Activity → Please give back only the lines below from the one containing "M942,519L962,532L949,551L930,538Z" to the one containing "M33,900L63,941L37,960L7,919Z", each repeated word for word, both ends included.

Collected data →
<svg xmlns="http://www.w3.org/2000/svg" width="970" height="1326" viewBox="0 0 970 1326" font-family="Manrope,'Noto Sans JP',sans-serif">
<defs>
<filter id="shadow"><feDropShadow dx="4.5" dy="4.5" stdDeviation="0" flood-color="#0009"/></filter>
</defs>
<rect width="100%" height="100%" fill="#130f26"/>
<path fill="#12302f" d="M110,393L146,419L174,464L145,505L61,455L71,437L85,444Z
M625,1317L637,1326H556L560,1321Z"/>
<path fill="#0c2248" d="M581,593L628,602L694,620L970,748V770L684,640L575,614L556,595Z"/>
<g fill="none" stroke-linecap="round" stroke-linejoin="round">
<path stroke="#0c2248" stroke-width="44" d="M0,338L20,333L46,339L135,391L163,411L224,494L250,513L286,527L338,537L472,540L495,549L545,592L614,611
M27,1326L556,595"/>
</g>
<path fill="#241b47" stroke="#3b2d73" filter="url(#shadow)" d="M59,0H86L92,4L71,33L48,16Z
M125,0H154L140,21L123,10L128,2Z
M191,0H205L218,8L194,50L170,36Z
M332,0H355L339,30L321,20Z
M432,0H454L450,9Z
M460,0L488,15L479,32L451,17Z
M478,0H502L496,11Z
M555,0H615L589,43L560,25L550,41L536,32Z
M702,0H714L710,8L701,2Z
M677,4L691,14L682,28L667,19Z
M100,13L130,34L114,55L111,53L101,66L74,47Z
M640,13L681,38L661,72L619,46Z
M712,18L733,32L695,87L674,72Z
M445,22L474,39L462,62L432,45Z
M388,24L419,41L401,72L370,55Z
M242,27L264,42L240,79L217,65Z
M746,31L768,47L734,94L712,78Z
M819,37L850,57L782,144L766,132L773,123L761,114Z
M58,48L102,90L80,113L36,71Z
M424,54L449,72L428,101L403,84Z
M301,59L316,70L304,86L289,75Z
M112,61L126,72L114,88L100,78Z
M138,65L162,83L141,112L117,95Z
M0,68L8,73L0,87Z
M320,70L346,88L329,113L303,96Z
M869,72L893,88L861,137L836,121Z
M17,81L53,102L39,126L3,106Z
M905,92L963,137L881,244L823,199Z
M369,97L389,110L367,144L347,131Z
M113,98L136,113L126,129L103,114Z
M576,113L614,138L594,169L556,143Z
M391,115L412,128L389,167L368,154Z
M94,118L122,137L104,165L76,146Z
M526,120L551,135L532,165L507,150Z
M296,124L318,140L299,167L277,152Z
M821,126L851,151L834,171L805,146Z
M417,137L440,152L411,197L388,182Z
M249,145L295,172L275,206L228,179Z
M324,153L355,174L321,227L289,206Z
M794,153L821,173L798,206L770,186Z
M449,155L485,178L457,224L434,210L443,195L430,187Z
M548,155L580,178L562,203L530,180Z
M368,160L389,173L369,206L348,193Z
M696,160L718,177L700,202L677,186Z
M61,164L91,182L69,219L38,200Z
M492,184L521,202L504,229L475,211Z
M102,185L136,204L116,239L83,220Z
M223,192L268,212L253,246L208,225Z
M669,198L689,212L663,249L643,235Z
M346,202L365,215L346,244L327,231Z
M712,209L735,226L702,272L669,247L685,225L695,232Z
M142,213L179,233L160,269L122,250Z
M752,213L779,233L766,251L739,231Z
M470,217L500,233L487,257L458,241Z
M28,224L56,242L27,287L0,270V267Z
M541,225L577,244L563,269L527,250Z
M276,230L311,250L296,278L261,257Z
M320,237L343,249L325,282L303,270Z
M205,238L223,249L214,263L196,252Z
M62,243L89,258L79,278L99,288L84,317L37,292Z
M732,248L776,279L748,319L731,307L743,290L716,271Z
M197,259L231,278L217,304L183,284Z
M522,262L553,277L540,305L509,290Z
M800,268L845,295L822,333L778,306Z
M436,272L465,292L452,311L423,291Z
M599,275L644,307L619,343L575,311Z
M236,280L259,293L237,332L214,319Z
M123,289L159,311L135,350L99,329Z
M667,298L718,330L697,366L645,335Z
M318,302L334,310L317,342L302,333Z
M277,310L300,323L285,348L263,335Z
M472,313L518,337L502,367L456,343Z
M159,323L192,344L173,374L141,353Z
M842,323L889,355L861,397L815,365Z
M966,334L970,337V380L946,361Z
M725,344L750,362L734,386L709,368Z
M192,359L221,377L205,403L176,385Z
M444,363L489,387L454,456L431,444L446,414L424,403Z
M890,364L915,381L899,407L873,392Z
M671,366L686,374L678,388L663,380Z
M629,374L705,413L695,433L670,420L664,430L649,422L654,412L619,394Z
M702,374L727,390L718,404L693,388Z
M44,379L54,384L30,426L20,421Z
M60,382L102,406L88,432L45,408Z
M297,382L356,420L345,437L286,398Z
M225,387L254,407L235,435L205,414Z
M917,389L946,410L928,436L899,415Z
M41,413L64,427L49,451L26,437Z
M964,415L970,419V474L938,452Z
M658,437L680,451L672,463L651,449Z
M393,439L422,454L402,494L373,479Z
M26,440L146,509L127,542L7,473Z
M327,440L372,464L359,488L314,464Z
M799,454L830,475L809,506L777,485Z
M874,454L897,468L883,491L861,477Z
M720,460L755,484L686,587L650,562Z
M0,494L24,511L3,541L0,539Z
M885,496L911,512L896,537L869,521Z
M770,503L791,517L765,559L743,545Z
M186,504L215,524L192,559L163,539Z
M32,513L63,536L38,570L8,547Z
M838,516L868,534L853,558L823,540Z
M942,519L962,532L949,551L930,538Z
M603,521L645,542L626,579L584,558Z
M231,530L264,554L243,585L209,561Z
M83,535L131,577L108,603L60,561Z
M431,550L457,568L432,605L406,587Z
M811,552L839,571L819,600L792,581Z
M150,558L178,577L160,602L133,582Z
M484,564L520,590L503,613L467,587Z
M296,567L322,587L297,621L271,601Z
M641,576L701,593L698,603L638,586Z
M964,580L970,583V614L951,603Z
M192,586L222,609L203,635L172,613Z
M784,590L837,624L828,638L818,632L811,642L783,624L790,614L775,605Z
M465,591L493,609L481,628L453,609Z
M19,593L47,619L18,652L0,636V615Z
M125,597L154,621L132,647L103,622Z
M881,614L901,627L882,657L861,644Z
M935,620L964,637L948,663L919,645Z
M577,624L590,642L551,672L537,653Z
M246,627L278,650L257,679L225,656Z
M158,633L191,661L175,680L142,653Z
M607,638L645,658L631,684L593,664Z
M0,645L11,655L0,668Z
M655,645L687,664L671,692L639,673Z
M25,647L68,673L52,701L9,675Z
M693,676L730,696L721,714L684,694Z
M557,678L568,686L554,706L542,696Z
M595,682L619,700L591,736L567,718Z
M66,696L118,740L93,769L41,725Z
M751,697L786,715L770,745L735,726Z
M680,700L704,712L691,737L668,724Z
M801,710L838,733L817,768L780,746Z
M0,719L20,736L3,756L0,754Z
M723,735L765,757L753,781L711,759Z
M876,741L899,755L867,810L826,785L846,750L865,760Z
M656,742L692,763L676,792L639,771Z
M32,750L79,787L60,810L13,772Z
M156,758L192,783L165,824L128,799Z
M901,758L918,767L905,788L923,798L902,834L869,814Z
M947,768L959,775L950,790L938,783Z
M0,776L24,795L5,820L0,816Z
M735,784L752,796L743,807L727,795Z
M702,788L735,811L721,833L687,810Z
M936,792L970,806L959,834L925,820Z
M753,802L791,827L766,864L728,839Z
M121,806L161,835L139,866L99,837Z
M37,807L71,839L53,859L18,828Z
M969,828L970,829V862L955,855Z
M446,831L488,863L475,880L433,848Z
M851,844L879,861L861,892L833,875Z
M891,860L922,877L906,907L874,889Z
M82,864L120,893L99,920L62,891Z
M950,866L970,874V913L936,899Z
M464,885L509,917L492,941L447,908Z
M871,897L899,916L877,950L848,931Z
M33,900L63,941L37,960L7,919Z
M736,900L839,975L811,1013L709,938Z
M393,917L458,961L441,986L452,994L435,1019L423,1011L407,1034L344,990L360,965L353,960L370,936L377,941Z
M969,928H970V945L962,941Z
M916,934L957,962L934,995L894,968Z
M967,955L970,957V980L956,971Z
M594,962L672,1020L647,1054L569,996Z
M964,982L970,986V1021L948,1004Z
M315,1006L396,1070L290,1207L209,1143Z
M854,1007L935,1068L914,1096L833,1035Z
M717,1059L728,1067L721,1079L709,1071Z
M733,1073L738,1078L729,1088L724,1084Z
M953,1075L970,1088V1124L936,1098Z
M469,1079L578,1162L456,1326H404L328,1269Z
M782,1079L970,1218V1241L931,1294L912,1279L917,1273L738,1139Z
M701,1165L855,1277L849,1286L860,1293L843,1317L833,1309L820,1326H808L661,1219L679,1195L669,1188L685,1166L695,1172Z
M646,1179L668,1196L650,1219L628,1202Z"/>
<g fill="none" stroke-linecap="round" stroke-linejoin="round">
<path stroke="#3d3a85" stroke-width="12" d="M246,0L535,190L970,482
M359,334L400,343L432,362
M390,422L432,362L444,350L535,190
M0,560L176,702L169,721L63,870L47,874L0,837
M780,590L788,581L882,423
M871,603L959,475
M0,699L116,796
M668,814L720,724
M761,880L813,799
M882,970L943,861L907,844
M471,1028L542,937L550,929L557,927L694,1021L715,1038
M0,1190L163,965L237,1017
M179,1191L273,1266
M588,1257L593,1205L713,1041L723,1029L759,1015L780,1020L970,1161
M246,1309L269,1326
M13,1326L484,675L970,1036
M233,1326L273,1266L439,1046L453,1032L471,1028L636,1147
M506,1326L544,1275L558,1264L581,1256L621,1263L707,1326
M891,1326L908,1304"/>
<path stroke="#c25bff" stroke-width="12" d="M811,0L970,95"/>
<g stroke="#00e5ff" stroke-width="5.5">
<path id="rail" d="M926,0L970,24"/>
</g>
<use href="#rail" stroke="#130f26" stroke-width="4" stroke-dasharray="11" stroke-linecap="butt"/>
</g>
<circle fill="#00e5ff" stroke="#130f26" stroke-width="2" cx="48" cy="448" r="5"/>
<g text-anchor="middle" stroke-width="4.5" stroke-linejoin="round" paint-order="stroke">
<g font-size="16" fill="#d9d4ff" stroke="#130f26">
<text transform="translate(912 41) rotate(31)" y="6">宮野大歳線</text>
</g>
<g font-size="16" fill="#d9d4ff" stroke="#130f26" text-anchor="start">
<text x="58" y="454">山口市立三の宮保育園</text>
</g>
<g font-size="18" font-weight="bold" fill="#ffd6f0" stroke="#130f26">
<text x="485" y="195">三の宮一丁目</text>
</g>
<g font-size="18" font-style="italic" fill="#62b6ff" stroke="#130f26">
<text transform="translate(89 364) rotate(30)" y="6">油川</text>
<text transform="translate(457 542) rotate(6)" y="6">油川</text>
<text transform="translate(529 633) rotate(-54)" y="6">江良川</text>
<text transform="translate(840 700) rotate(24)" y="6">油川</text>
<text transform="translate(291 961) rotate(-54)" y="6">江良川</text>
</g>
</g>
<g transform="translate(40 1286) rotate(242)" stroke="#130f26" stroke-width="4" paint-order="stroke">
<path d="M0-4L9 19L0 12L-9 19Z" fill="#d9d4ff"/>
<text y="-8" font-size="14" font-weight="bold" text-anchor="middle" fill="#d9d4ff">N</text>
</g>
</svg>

Exercise result →
M942,519L962,532L949,551L930,538Z
M603,521L645,542L626,579L584,558Z
M231,530L264,554L243,585L209,561Z
M83,535L131,577L108,603L60,561Z
M431,550L457,568L432,605L406,587Z
M811,552L839,571L819,600L792,581Z
M150,558L178,577L160,602L133,582Z
M484,564L520,590L503,613L467,587Z
M296,567L322,587L297,621L271,601Z
M641,576L701,593L698,603L638,586Z
M964,580L970,583V614L951,603Z
M192,586L222,609L203,635L172,613Z
M784,590L837,624L828,638L818,632L811,642L783,624L790,614L775,605Z
M465,591L493,609L481,628L453,609Z
M19,593L47,619L18,652L0,636V615Z
M125,597L154,621L132,647L103,622Z
M881,614L901,627L882,657L861,644Z
M935,620L964,637L948,663L919,645Z
M577,624L590,642L551,672L537,653Z
M246,627L278,650L257,679L225,656Z
M158,633L191,661L175,680L142,653Z
M607,638L645,658L631,684L593,664Z
M0,645L11,655L0,668Z
M655,645L687,664L671,692L639,673Z
M25,647L68,673L52,701L9,675Z
M693,676L730,696L721,714L684,694Z
M557,678L568,686L554,706L542,696Z
M595,682L619,700L591,736L567,718Z
M66,696L118,740L93,769L41,725Z
M751,697L786,715L770,745L735,726Z
M680,700L704,712L691,737L668,724Z
M801,710L838,733L817,768L780,746Z
M0,719L20,736L3,756L0,754Z
M723,735L765,757L753,781L711,759Z
M876,741L899,755L867,810L826,785L846,750L865,760Z
M656,742L692,763L676,792L639,771Z
M32,750L79,787L60,810L13,772Z
M156,758L192,783L165,824L128,799Z
M901,758L918,767L905,788L923,798L902,834L869,814Z
M947,768L959,775L950,790L938,783Z
M0,776L24,795L5,820L0,816Z
M735,784L752,796L743,807L727,795Z
M702,788L735,811L721,833L687,810Z
M936,792L970,806L959,834L925,820Z
M753,802L791,827L766,864L728,839Z
M121,806L161,835L139,866L99,837Z
M37,807L71,839L53,859L18,828Z
M969,828L970,829V862L955,855Z
M446,831L488,863L475,880L433,848Z
M851,844L879,861L861,892L833,875Z
M891,860L922,877L906,907L874,889Z
M82,864L120,893L99,920L62,891Z
M950,866L970,874V913L936,899Z
M464,885L509,917L492,941L447,908Z
M871,897L899,916L877,950L848,931Z
M33,900L63,941L37,960L7,919Z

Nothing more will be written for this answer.